MySQL Forums
Forum List  »  Performance

Re: GROUP causing Using Temporary Using Filesort
Posted by: Rick James
Date: August 02, 2014 12:44PM

I should start by complimenting you on your thorough grasp of summary tables and the subtle gotchas involved.

Here are my blogs on the topic:
http://mysql.rjweb.org/doc.php/datawarehouse
http://mysql.rjweb.org/doc.php/summarytables
You have reached into areas where I need to augment those documents. Let me see If I can address some of your concerns...

One augmentation I want to make is to break down the take into 3-4 levels:
* At the low end (under 10 inserts/sec into Fact), one can simply do this whenever a row is inserted into the Fact (Detail) table:
INSERT INTO summary ... ON DUPLICATE KEY UPDATE sum_foo = sum_foo + foo, ...;
* At the high end (over 1K inserts/sec), one must pause every 1K rows or 1 minute (or whatever) and do
INSERT INTO SUMMARY SELECT key1, key2, sum(...), ... FROM tmp GROUP BY key1, key2;
* Plus techniques in between.

What I don't know is how to say "a DW application of size ___ falls into level ___".

So far, you have discussed the "high end" solution, but with an unacceptable periodicity (run the updates once a day).

Let me digress into a related issue...

Plan A: The Summary table has a PRIMARY KEY -- (accountid, Rundate, testid) in your case.
Plan B: Duplicate rows are allowed for that key. (Hence it cannot be the PK)

Here's the difference:
Plan A requires that you either
* A guarantee that all necessary rows are available when you do the summarization (eg, at midnight). This is folly; something _will_ go wrong, and you will have to repair things eventually.

> _WHAT IS ASKED_:
[a] In the forum post on summary tables, what insert rate puts an application at the high end?
[b] Please list the columns that make up the Summary table's PRIMARY KEY under Plan A in the forum post.

> _EXTRACTED MATERIAL_:
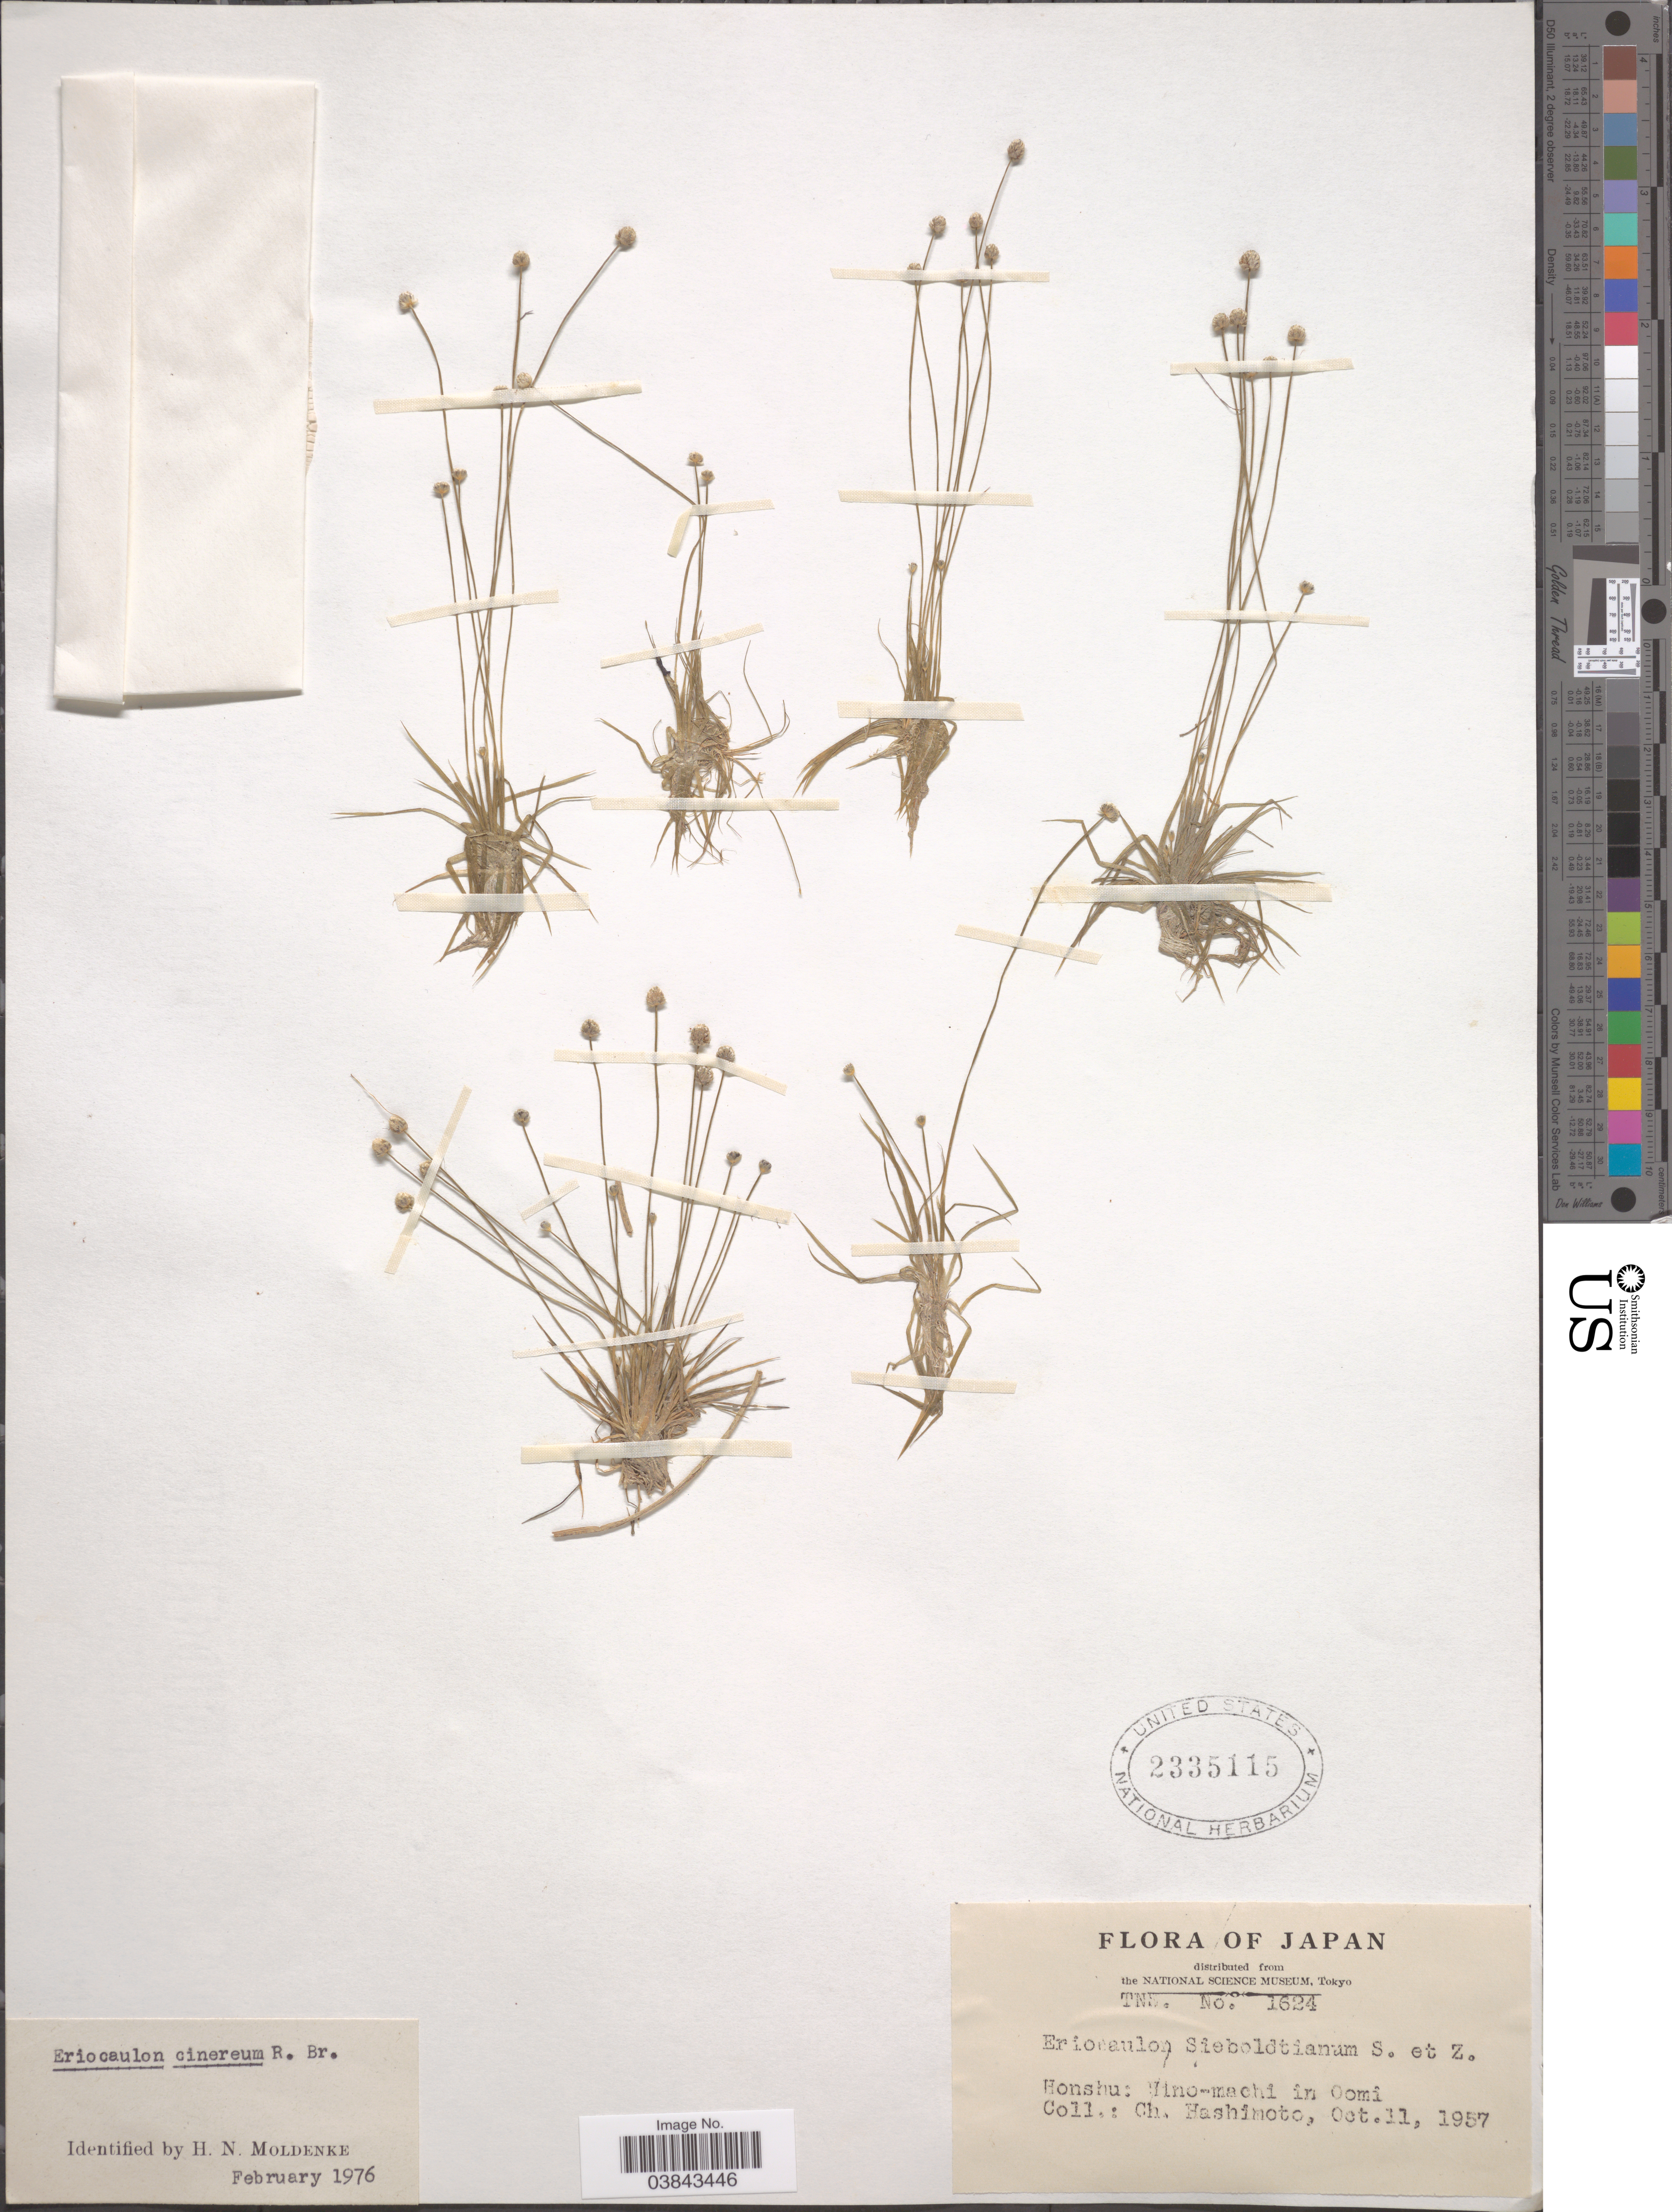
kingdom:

==

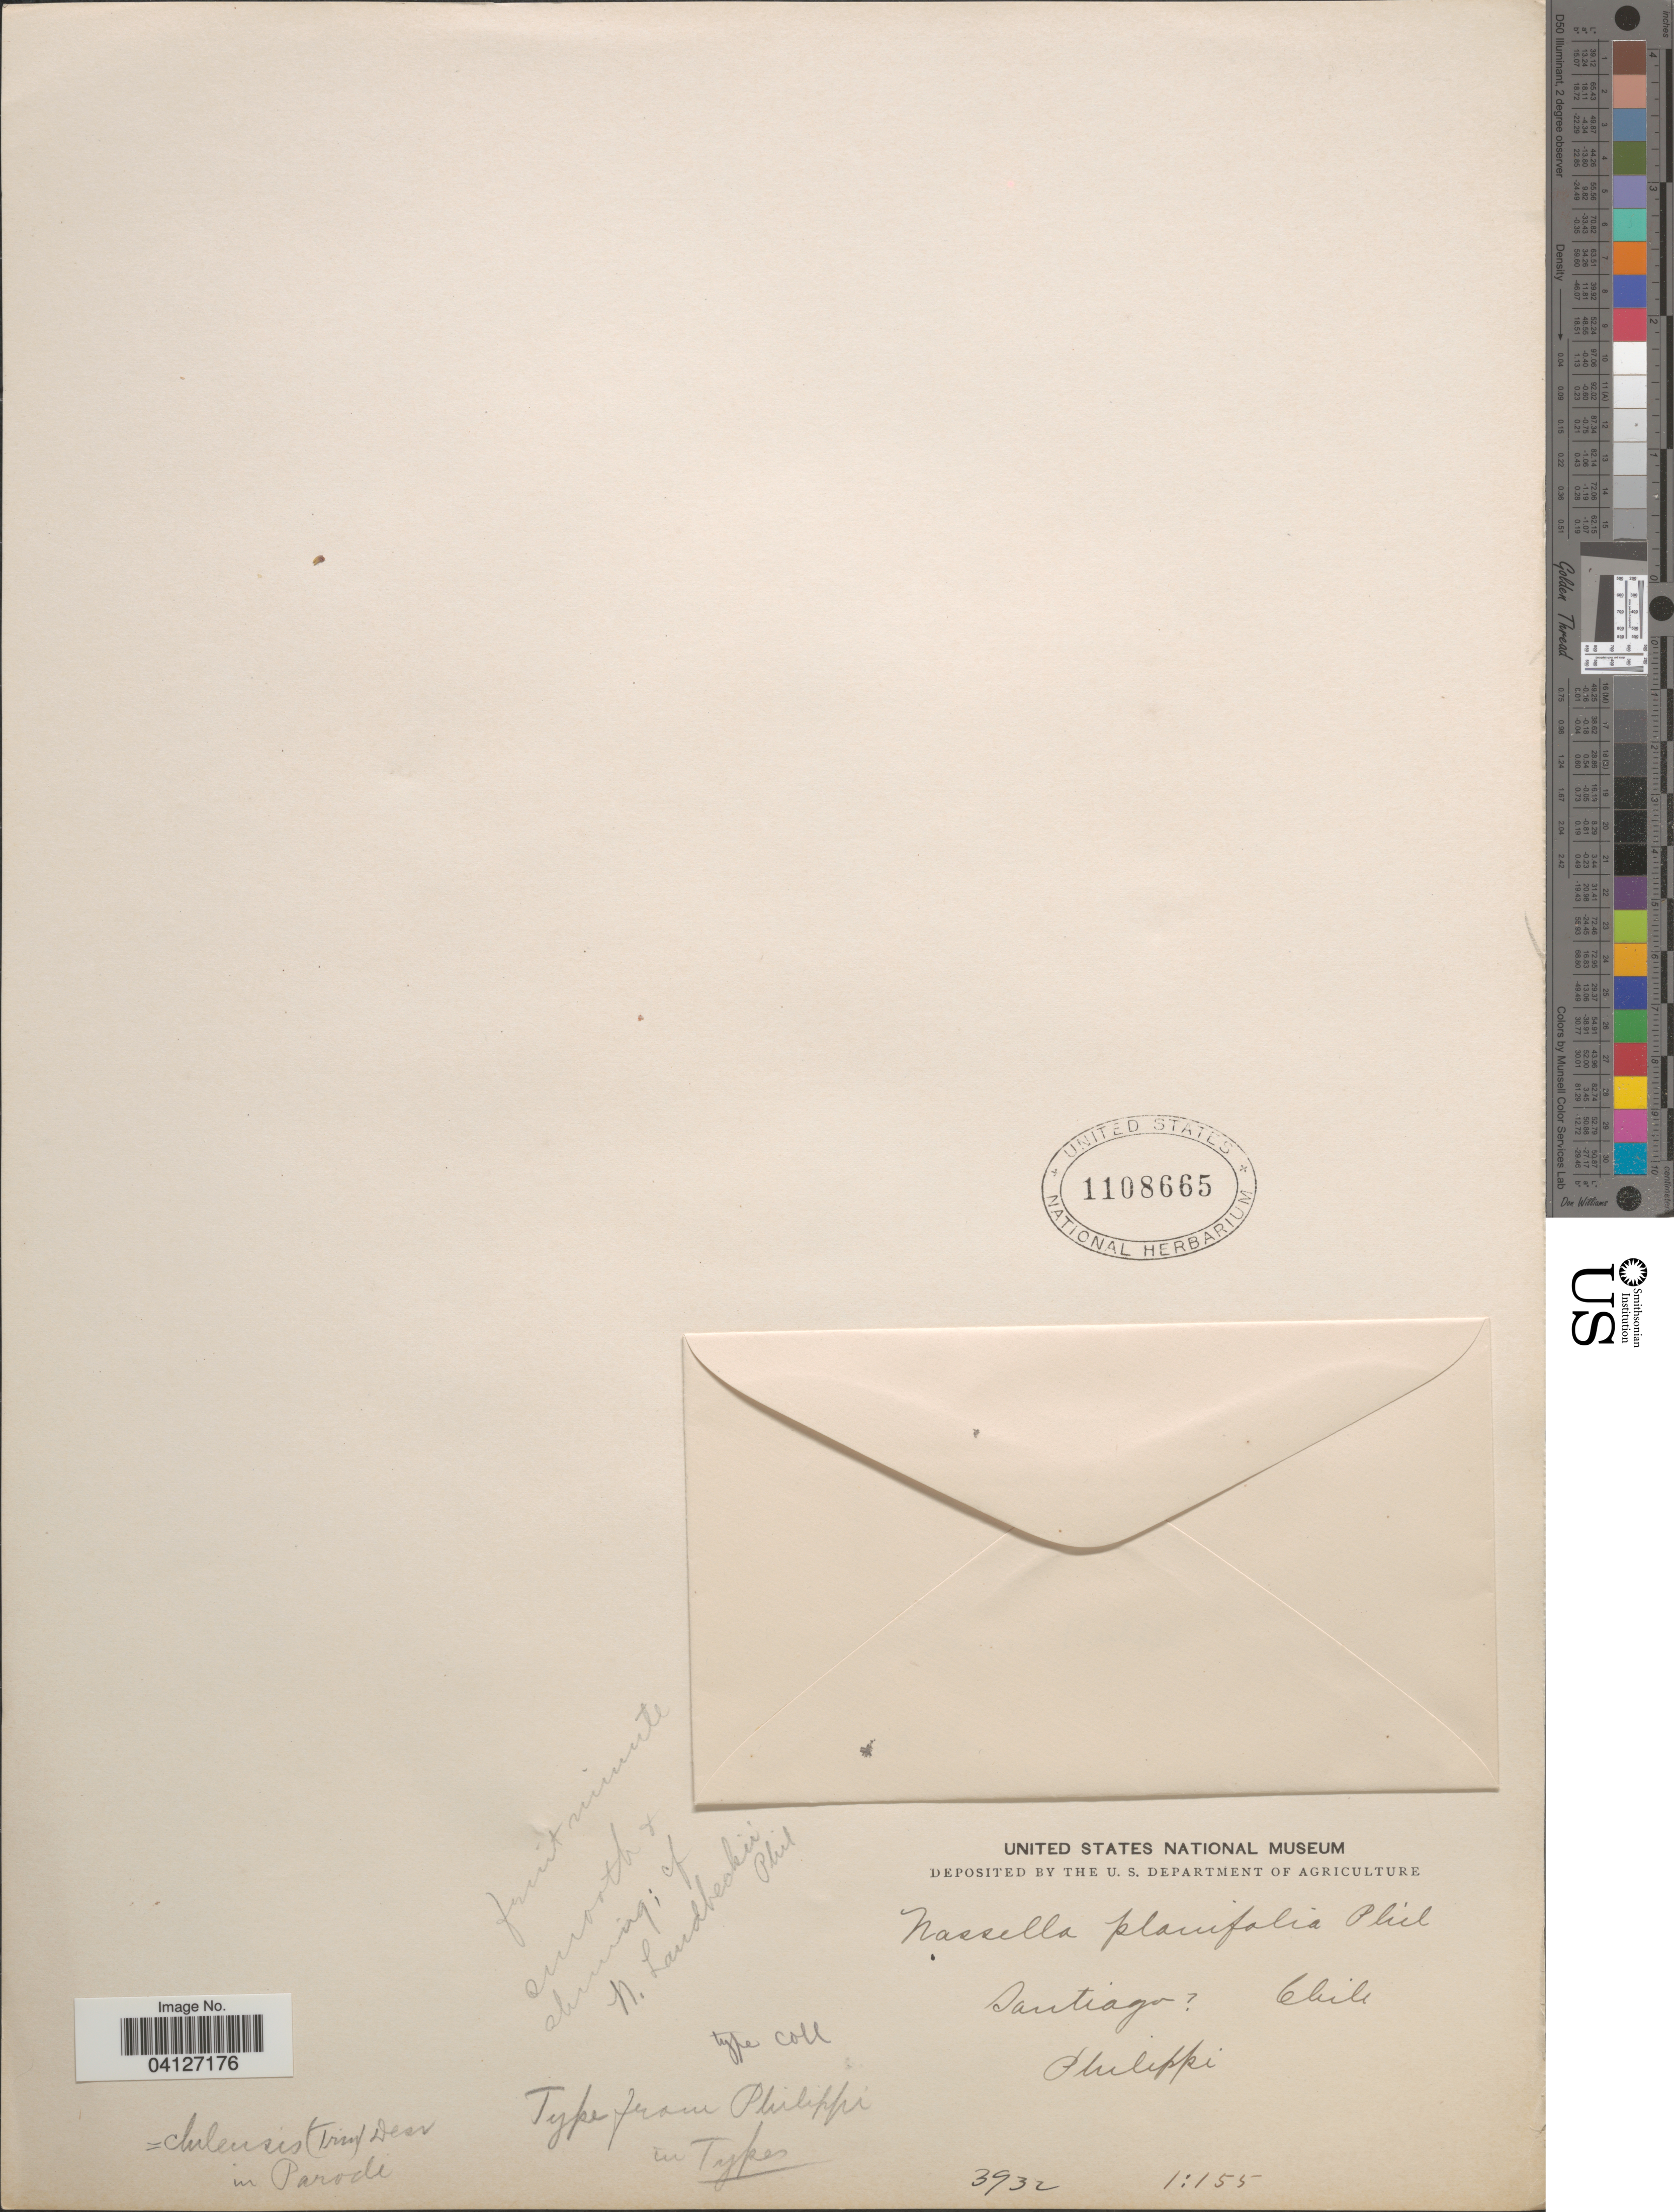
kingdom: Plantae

> _ANSWERS TO THE TASKS_:
[a] Over 1K inserts/sec into the Fact table.

[b] accountid, Rundate, testid